Velino regresó a la vieja hacienda acompañado de Agapito y de un grupo de ingenieros que sin muchas dificultades lograron desentrañar el misterio de la habitación de la primera puerta. El cuarto vacío era una estructura movible que se corría hacia la derecha encajando perfectamente bien en un hueco que no era visible por fuera. Al correr la cámara desierta apareció la habitación que había visto Velino, no se encontraba absolutamente nada en su interior pero en el techo permanecía la bala incrustada y en el piso era evidente una mancha que podía ser de sangre. La puerta lateral donde había escuchados los pasos que le paralizaran el corazón momentáneamente estaba atrancada como aquel día. El jefe de ingenieros tomó con firmeza la cerradura, abrió y descendió a esa especie de sótano iluminándose con una linterna, le siguieron los demás hombres y al final Velino que no podía contener el ruido que sus dientes hacían al castañear violentamente sus mandíbulas.

La pieza era bastante grande, las paredes estaban decoradas con muchos cuadros familiares, o mejor dicho con uno que se repetía decenas de veces en las imágenes de Eleuterio, Carmen y su pequeño hijo, así lo señalaba el letrero sobrescrito en una de las fotografías. En una sala sentados en un mueble, representando una absurda y macabra escena estaban los esqueletos de Eleuterio Gracián y Carmen tomados de la mano. Escasos objetos personales, libros y recuerdos se veían repartidos sobre algunas mesitas y al fondo, horrorosamente clavados en el muro estaban las osamentas de Gerardo y Marcelo. Los especialistas dictaminaron que la mujer había muerto de inanición encerrada en el mismo lugar y que los cadáveres de los hombres habían sido fracturados y vueltos a armar con pegamento y alambre. Un diario entreabierto mostraba de cada lado sendas actas de nacimiento. Eleuterio y Carmen eran hermanos. Para Velino todo adquiría sentido pero en esa horrorosa escena familiar faltaba un personaje, el niño.

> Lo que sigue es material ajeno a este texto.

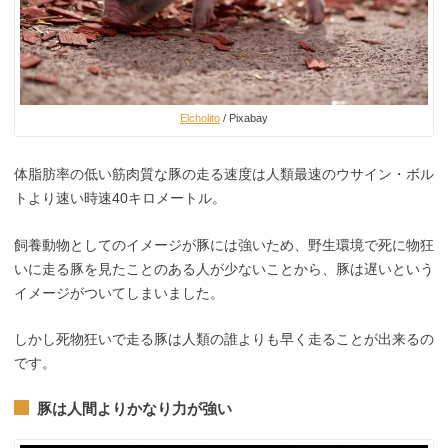
Elcholito
/ Pixabay
体脂肪率の低い筋肉質な豚の走る速度は人類最速のウサイン・ボル
トより速い時速40キロメートル。
飼養動物としてのイメージが豚には強いため、野生環境で死に物狂
いに走る豚を見たことのある人が少ないことから、豚は遅いという
イメージがついてしまいました。
しかし死物狂いで走る豚は人類の誰よりも早く走ることが出来るの
です。
豚は人間よりかなり力が強い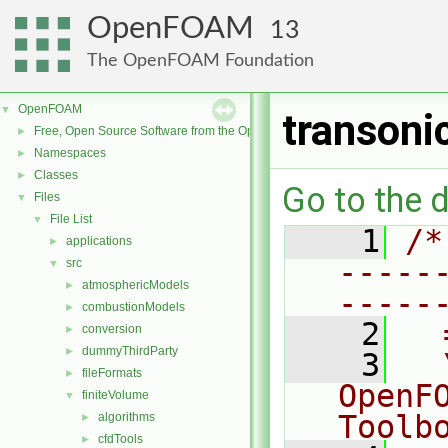
OpenFOAM
13
The OpenFOAM Foundation
OpenFOAM
▼
transoni
Free, Open Source Software from the OpenFOAM Foundation
►
Namespaces
►
Classes
►
Go to the d
Files
▼
File List
▼
    1
/*
applications
►
-----
src
▼
atmosphericModels
►
-----
combustionModels
►
    2
  
conversion
►
dummyThirdParty
►
    3
  
fileFormats
►
OpenF
finiteVolume
▼
Toolb
algorithms
►
cfdTools
►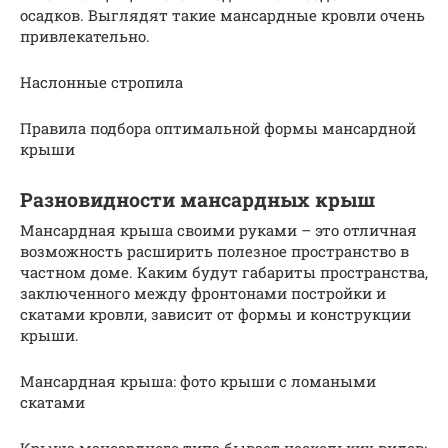
осадков. Выглядят такие мансардные кровли очень
привлекательно.
Наслонные стропила
Правила подбора оптимальной формы мансардной
крыши
Разновидности мансардных крыш
Мансардная крыша своими руками – это отличная
возможность расширить полезное пространство в
частном доме. Каким будут габариты пространства,
заключенного между фронтонами постройки и
скатами кровли, зависит от формы и конструкции
крыши.
Мансардная крыша: фото крыши с ломаными
скатами
Крыша мансардного типа бывает нескольких видов:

Cuando llegaron a las oficinas de la terminal de trenes de Alpuyeca, Oliverio se había suicidado. La autopsia de su cadáver dictaminó una cirugía reconstructiva en la pierna izquierda y en el brazo derecho. En un diario había escrito minuciosamente los detalles de cómo había descuartizado los cuerpos de su padre y sus medios hermanos y los había transportado en cajas embebidos en melaza que traía desde Alpuyeca. No le fue difícil secuestrarlos, Los cuatro solían verse en secreto en una casa cerca de la terminal de trenes. Lo que nunca se imaginó Marcelo que era su cómplice, es que él correría con la misma suerte.